_Job 1:_
Return, without any changes, the lines of the listing that run from its first line through the line holding "Outils, données et", with both ends included.
_Job 2:_
Supply the next part of the passage on the DSES science fair judging and prizes, starting right after its last sentence.

_Supplied passage:_
+++

DSES was one of 43 organizations that sponsored special prizes. This year DSES sponsored 4 awards: 1st prizes and honorable mention awards, for both the Senior and Junior High School student categories. Our 1st prizes included an award of $50. This is our second year judging and sponsoring prizes.
DSES this year also supported a high school student, Xander Duvall, who is interested in astronomy and physics.
The DSES Judging and Prizes
Only about 60 students entered this year’s Science Fair, compared to about a hundred last year. Nonetheless, in our opinions, the projects were generally good and well-motivated. One could see the students’ hearts were in it. A number of projects were motivated with real concern for society. Many of the solutions were often quite innovative and truly pushing what had been done before. Even when the projects were not so far reaching, one could tell the students were trying things and learning from their experiences.
Bill and I decided on a 4-part grading system for judging. We wanted to keep this simple, straight forward and manageable, and meaningful. For each student we interviewed, we assigned a grade of 1 to 5 in each of these major areas:
How well they framed their problem
The quality of their data, which included quality of their testing and how they conducted their experiments.
The quality of their analysis, which included how thorough their work was and how well they were able to explain it.
The value added from their work: the general impact to society and science or engineering, and to their own development. A sub category of #4 included, if possible, the value added to the subject areas relevant to DSES work: i.e., astronomy, especially radio astronomy, and any of the engineering, computer, and science areas that enable that work, like data analysis and experimenting with antennas. Those topics are not necessarily easy to get into, and so we wanted to encourage and help young people get exposure to those topics.

+++

Stored data entries
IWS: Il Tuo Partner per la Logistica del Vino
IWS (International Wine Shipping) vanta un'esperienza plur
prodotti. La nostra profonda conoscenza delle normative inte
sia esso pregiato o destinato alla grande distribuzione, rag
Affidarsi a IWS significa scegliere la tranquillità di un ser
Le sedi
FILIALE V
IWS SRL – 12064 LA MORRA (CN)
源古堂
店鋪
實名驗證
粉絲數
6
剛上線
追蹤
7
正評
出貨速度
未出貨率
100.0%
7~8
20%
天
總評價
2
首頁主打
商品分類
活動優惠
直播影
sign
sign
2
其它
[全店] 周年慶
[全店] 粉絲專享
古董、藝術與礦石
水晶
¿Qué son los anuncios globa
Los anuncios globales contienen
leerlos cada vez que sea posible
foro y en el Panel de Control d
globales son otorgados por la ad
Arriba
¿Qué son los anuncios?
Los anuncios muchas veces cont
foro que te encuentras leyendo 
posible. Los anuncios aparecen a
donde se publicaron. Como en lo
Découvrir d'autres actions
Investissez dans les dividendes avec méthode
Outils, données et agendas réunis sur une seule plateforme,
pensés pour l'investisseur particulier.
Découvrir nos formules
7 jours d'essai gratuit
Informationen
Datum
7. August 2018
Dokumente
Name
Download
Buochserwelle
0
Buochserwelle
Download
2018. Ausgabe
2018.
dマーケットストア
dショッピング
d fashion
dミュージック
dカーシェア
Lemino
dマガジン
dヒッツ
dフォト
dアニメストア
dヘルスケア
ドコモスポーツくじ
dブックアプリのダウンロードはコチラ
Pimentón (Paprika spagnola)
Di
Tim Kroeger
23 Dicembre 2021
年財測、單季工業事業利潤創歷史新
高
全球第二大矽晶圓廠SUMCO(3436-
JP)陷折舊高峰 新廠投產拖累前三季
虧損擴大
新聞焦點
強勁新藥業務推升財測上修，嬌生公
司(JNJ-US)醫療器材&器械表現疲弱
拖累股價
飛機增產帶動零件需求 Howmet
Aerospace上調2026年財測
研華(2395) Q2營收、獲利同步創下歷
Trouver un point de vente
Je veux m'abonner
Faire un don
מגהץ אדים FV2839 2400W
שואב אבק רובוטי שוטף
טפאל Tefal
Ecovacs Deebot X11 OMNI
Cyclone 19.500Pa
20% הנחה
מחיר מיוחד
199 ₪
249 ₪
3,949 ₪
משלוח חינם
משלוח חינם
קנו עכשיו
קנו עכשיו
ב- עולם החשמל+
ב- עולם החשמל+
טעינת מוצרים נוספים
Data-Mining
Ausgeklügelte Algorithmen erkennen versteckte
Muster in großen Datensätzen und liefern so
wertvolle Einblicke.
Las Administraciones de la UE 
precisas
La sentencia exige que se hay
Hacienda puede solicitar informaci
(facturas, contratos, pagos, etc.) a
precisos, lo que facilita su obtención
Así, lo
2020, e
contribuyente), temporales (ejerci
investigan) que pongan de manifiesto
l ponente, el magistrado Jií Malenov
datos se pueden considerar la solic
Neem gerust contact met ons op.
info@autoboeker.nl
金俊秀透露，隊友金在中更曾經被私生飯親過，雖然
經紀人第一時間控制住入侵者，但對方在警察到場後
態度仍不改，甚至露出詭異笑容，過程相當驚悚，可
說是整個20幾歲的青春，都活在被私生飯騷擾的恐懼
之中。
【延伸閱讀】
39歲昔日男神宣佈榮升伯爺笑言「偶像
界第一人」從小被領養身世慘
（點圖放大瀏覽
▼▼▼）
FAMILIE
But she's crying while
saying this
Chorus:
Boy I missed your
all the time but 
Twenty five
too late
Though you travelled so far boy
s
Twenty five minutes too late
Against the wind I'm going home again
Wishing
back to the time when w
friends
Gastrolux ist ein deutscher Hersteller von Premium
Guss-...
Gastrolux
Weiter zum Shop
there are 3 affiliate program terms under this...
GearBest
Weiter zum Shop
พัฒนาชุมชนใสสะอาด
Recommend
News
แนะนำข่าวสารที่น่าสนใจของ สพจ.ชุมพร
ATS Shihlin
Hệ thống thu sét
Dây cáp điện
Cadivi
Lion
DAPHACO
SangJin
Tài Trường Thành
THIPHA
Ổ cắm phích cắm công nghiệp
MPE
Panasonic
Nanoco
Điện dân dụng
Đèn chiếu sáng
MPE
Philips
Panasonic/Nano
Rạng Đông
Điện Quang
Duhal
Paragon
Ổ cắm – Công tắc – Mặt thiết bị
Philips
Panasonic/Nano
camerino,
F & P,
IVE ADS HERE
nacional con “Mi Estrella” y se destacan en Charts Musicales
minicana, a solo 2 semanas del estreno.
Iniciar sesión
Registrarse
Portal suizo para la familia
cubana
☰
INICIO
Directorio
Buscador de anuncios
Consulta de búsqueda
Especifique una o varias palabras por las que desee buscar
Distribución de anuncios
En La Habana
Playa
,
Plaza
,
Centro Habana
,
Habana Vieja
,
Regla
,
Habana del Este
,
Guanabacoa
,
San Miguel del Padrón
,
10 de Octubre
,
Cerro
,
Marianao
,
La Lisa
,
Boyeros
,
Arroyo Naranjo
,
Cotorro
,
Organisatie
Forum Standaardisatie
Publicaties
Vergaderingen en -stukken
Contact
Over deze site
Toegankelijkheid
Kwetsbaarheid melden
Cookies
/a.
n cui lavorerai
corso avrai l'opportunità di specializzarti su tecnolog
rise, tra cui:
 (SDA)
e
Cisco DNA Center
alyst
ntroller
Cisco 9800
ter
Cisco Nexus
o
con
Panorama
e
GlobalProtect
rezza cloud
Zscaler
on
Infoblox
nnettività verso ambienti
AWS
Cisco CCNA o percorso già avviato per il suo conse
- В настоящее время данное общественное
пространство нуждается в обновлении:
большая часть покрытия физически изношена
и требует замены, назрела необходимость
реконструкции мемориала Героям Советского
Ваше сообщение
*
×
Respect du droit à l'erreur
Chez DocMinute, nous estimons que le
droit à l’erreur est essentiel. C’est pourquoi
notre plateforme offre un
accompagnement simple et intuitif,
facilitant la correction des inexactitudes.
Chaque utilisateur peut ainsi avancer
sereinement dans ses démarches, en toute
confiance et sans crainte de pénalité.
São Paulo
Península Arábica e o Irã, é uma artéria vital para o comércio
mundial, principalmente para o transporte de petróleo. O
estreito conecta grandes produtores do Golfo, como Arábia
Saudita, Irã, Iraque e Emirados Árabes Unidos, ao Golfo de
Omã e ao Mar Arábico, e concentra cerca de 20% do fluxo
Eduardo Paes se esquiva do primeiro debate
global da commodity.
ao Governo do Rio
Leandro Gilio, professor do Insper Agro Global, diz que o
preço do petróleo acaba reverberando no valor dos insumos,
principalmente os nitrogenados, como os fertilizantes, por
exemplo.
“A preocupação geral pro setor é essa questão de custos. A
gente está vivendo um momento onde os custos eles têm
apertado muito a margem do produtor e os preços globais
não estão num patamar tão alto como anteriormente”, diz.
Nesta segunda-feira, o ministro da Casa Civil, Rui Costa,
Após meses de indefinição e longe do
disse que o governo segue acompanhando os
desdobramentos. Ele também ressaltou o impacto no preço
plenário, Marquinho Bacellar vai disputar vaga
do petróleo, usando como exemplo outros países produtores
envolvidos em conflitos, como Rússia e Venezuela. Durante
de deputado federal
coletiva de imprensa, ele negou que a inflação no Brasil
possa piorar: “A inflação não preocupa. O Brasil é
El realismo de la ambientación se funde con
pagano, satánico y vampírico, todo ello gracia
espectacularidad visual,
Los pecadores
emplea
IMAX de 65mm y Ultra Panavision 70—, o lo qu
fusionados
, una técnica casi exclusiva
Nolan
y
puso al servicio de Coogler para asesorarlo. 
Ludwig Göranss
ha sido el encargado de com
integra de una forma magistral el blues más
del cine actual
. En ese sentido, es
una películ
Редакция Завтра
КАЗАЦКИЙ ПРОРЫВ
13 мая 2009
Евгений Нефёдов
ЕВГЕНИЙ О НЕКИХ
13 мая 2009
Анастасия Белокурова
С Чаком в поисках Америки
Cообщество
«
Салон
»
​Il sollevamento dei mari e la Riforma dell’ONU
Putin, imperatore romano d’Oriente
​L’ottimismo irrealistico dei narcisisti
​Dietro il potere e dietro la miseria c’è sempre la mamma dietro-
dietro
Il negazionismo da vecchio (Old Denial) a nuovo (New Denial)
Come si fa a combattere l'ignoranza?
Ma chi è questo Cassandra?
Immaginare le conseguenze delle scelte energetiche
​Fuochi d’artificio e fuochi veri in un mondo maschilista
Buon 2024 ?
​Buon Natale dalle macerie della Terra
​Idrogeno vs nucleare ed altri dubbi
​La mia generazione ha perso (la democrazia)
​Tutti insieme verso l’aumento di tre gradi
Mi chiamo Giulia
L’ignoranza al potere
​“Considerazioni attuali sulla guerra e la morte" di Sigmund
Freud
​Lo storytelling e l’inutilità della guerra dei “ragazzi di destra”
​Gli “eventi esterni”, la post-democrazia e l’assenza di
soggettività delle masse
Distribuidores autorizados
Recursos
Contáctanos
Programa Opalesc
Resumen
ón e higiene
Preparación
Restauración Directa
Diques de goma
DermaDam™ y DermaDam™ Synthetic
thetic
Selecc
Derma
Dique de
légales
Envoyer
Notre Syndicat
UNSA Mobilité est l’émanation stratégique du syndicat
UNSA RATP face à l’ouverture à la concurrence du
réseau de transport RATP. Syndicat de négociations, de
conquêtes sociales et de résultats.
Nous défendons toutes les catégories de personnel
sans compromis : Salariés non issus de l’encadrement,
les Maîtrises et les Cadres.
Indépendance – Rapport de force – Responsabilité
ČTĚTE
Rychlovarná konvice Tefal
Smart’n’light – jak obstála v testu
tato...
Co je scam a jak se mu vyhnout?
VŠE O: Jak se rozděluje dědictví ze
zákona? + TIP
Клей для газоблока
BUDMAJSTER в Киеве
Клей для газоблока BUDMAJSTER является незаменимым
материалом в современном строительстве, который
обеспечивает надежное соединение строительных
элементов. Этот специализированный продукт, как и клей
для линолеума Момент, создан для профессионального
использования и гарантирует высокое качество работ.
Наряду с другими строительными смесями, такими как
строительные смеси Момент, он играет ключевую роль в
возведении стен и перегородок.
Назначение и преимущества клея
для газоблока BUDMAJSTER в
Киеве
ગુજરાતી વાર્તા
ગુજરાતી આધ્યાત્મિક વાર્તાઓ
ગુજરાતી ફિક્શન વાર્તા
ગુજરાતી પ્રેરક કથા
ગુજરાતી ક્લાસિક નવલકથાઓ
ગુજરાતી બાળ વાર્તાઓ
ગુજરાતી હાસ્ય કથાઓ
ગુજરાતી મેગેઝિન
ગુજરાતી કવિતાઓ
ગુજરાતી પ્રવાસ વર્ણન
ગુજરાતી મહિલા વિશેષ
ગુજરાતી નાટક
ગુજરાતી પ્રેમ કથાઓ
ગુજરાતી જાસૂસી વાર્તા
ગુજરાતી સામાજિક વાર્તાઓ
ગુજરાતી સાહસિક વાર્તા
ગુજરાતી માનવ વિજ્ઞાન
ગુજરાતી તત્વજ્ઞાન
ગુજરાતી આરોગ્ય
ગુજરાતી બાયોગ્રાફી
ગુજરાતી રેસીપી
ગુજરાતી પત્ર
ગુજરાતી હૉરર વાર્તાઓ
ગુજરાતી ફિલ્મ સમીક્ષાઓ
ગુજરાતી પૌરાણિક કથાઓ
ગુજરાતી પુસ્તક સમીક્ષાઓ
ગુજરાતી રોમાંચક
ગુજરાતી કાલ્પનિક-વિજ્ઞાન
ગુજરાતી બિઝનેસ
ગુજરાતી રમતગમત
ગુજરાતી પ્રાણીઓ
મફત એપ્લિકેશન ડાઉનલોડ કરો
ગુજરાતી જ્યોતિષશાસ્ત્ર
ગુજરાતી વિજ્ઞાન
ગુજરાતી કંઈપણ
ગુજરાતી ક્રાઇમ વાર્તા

+++

_Expected output 1:_
IWS: Il Tuo Partner per la Logistica del Vino
IWS (International Wine Shipping) vanta un'esperienza plur
prodotti. La nostra profonda conoscenza delle normative inte
sia esso pregiato o destinato alla grande distribuzione, rag
Affidarsi a IWS significa scegliere la tranquillità di un ser
Le sedi
FILIALE V
IWS SRL – 12064 LA MORRA (CN)
源古堂
店鋪
實名驗證
粉絲數
6
剛上線
追蹤
7
正評
出貨速度
未出貨率
100.0%
7~8
20%
天
總評價
2
首頁主打
商品分類
活動優惠
直播影
sign
sign
2
其它
[全店] 周年慶
[全店] 粉絲專享
古董、藝術與礦石
水晶
¿Qué son los anuncios globa
Los anuncios globales contienen
leerlos cada vez que sea posible
foro y en el Panel de Control d
globales son otorgados por la ad
Arriba
¿Qué son los anuncios?
Los anuncios muchas veces cont
foro que te encuentras leyendo 
posible. Los anuncios aparecen a
donde se publicaron. Como en lo
Découvrir d'autres actions
Investissez dans les dividendes avec méthode
Outils, données et agendas réunis sur une seule plateforme,

_Expected output 2:_
We then used our grades as guides to holistically assess all of the students afterwards. In 5 to 10 minutes of interviewing each student, and looking at their work and presentations, it is a challenge to get an objective view of the full work. The quieter time afterwards gave us time to reflect more fully, and let impressions that were working in the background contribute and give us a fuller answer.
Our goal was to support the young people in developing their quality in all 4 of those areas. I think Bill and I were satisfied with the awards we decided on. There were many excellent projects and several of those were outstanding. We were special judges in our own defined special category. We couldn’t award to everyone that we thought worthy. But in our decisions, we indicated the strengths and qualities we wanted the young people to continue to develop for themselves. We interviewed 7 students in the Junior High School Division and 7 students in the Senior High School Division. We were impressed with and proud of all of the students we interviewed.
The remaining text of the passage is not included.